Case sensitivity rules in SQL statements vary for different parts of the statement, and also depend on what you are referring to and the operating system of the machine on which the server is running:

  • SQL keywords and function names. Keywords and function names are not case sensitive. They can be given in any lettercase. The following statements are equivalent:
    select now();
    sElEcT nOw();
  • Database and table names. MySQL represents databases and tables using directories and files in the underlying filesystem on the server host. As a result, the default case sensitivity of database and table names depends on the way the operating system on that host treats filenames. Windows filenames are not case sensitive, so a server running on Windows does not treat database and table names as case sensitive. Servers running on Unix usually treat database and table names as case sensitive because Unix filenames are case sensitive. An exception is that names in HFS+ filesystems under Mac OS X are not case sensitive.
  • You should consider lettercase issues when you create databases and tables on a machine with case sensitive filenames if it is possible that you will someday move them to a machine where filenames are not case sensitive. Suppose that you create two tables named abc and ABC on a Unix server where those names are treated differently. You would have problems moving the tables to a Windows machine. abc and ABC would not be distinguishable there because names are not case sensitive. You would also have trouble replicating the tables from a Unix master server to a Windows slave server.

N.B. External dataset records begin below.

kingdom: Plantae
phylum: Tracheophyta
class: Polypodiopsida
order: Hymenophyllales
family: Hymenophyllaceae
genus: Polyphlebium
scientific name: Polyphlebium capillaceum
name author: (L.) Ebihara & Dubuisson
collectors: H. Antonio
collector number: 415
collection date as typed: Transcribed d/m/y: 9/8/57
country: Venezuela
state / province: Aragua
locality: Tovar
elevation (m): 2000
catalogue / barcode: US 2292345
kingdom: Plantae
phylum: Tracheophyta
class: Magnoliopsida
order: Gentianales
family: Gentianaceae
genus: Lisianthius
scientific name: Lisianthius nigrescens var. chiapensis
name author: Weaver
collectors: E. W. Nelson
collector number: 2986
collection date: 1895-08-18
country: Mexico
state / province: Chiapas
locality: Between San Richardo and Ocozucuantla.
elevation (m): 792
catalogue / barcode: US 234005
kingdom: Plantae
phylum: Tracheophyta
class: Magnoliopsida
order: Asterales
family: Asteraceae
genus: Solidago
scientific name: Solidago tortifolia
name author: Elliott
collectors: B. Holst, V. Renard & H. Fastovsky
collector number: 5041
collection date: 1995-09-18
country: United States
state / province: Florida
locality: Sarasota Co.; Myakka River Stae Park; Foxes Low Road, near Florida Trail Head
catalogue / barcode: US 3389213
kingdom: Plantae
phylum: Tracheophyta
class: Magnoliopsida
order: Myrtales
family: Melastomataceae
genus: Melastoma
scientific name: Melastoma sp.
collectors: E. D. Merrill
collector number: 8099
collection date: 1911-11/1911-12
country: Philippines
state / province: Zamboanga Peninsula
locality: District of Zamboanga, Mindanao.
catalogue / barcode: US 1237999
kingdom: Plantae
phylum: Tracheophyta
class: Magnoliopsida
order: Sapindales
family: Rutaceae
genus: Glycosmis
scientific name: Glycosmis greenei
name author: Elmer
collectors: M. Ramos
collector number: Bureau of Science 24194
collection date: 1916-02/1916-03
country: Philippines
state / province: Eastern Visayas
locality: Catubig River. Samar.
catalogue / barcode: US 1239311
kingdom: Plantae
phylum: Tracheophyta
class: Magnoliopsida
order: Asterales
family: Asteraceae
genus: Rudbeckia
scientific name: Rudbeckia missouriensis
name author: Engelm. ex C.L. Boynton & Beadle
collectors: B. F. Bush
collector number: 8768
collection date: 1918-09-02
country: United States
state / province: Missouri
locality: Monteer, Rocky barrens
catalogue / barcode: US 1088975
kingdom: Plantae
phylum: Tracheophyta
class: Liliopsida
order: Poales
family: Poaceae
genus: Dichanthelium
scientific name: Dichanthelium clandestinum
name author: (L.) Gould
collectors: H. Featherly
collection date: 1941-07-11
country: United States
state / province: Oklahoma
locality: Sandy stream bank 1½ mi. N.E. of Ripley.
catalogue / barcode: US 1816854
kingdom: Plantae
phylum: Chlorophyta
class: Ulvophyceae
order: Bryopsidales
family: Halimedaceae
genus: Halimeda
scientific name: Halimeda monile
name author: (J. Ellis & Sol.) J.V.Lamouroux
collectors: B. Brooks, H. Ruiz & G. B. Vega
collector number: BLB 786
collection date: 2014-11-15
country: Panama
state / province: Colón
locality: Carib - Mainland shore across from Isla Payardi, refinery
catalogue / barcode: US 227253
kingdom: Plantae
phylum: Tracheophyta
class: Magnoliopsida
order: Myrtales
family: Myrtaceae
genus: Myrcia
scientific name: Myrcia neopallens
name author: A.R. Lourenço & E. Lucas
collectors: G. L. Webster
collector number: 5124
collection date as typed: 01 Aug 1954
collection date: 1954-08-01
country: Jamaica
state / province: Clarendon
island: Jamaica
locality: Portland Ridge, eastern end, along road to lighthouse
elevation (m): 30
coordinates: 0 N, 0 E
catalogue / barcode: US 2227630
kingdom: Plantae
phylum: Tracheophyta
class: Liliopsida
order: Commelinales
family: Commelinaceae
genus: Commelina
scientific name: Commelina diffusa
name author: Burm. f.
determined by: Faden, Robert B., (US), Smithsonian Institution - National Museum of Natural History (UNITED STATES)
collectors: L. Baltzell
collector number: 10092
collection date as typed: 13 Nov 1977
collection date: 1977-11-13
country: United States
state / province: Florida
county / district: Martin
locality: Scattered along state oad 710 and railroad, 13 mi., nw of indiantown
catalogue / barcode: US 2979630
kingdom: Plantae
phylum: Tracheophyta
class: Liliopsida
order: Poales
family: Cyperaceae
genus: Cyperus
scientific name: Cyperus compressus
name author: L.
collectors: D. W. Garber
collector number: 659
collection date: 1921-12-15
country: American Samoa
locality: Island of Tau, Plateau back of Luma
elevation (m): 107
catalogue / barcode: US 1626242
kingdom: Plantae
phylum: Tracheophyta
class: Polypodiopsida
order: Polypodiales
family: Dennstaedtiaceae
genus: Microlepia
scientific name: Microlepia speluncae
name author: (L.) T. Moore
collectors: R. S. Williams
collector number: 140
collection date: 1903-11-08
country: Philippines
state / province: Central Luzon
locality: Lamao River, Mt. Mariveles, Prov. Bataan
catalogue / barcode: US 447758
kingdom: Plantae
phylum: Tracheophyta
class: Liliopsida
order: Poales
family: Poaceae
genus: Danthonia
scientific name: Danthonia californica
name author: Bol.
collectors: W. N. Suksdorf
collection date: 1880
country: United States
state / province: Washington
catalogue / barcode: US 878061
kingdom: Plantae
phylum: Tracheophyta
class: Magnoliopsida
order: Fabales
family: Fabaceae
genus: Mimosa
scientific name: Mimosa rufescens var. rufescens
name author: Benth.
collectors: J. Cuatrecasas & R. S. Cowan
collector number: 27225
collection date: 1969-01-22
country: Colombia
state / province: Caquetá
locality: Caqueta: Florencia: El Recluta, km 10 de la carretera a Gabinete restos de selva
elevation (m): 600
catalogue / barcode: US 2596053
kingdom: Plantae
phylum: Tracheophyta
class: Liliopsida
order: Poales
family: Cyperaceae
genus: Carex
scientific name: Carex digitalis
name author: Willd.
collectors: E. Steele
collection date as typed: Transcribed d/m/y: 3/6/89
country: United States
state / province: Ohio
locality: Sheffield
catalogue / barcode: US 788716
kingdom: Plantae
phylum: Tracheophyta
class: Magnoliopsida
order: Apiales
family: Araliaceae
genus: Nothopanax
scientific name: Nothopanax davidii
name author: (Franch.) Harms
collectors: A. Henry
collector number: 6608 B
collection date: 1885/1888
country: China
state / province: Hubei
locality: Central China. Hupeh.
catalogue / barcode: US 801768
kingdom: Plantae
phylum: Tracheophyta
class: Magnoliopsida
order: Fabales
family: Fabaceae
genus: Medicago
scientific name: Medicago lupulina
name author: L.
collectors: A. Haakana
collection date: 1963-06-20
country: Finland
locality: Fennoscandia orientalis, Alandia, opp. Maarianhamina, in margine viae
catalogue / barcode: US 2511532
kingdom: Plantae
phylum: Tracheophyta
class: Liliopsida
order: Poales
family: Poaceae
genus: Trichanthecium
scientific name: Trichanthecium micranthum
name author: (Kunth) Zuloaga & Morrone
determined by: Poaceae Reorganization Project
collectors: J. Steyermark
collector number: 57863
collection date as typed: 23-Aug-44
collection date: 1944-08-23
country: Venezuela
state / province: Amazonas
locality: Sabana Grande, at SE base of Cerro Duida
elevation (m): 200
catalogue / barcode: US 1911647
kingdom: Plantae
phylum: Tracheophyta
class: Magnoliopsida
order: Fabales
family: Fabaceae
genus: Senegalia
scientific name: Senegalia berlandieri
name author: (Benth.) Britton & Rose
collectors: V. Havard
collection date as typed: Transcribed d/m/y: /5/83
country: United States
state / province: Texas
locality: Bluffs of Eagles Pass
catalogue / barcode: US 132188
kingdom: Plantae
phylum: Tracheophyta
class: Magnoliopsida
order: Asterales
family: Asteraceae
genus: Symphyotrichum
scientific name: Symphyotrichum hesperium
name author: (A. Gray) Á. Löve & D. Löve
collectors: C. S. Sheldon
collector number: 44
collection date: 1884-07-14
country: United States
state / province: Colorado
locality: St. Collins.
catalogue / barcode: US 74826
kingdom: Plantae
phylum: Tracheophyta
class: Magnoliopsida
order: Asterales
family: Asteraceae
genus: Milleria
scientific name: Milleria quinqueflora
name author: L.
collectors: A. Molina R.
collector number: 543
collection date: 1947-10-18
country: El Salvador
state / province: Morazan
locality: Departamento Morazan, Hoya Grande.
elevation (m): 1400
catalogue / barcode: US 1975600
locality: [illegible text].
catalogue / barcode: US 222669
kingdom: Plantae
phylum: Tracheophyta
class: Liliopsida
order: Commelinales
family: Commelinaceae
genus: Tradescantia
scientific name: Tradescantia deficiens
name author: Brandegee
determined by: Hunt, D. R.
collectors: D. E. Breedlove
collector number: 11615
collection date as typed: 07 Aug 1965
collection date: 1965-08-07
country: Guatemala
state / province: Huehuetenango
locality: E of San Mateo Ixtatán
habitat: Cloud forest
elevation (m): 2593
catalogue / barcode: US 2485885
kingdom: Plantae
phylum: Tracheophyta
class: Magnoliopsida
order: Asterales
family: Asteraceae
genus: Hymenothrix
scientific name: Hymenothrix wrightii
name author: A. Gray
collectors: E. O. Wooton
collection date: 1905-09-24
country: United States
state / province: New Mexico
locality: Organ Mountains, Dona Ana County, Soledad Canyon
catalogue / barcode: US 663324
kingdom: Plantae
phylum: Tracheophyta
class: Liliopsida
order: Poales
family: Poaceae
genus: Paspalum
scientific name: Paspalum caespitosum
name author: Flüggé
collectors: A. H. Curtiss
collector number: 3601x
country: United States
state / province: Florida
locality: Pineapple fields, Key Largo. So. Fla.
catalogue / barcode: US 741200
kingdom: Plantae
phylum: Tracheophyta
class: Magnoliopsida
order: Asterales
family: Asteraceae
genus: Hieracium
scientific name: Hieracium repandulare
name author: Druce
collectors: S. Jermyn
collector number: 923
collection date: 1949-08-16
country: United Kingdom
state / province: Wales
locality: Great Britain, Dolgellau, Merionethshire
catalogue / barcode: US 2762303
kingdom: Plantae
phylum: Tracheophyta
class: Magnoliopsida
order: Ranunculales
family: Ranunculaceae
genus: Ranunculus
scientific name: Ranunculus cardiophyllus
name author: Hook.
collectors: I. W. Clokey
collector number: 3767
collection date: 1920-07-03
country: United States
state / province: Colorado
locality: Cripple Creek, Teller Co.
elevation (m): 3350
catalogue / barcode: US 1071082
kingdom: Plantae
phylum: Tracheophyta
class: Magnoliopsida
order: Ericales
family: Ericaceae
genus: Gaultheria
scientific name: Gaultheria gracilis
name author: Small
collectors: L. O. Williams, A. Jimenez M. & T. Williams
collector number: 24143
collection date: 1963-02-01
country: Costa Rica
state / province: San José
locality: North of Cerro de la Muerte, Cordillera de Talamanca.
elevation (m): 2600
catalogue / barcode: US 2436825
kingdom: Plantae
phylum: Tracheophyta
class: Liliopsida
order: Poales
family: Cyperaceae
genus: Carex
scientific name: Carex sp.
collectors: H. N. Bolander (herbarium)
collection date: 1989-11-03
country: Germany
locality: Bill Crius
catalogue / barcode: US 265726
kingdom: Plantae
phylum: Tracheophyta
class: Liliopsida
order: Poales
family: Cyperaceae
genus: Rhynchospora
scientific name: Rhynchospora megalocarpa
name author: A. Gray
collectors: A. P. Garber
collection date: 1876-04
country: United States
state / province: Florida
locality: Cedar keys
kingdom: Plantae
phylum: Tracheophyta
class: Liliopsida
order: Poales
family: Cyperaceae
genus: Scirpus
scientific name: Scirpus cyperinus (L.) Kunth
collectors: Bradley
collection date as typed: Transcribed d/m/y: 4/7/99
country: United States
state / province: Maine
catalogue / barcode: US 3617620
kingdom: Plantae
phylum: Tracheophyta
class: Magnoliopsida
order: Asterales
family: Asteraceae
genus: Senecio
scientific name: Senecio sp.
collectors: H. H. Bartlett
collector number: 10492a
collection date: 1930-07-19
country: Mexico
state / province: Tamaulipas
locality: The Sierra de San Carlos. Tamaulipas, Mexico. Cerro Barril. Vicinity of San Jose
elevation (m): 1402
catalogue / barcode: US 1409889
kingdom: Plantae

    One way to avoid having case sensitivity become an issue is to pick a given lettercase and always create databases and tables using names in that lettercase. Then case of names won’t be a problem if you move a database to a different server. I recommend using lowercase. This will help also if you are using InnoDB tables, because InnoDB stores database and table names internally in lowercase.

    To force databases and tables to be created with lowercase names even if not specified that way in CREATE statements, configure the server by setting the lower_case_table_names system variable. See “Operating System Constraints on Database and Table Naming,” in Chapter 10.

  • Column and index names. Column and index names are not case sensitive in MySQL. The following queries are equivalent:
  • SELECT name FROM student;
    SELECT NAME FROM student;
    SELECT nAmE FROM student;
  • Alias names. By default, table aliases are case sensitive. You can specify an alias in any lettercase (upper, lower, or mixed), but if you use it multiple times in a statement, you must use the same lettercase each time. If the lower_case_table_names variable is non-zero, table aliases are not case sensitive.
  • String values. Case sensitivity of a string value depends on whether it is a binary or non-binary string, and, for a non-binary string, on the collation of its character set. This is true for literal strings and the contents of string columns. For further information, see “String Values,” in Chapter 3, “Working with Data in MySQL.”

Regardless of whether a database or table name is case sensitive on your system, you must refer to it using the same lettercase throughout a given query. That is not true for SQL keywords, function names, or column and index names, all of which may be referred to in varying lettercase style throughout a query. However, the query will be more readable if you use a consistent lettercase rather than “ransom note” style (SelECt NamE FrOm …).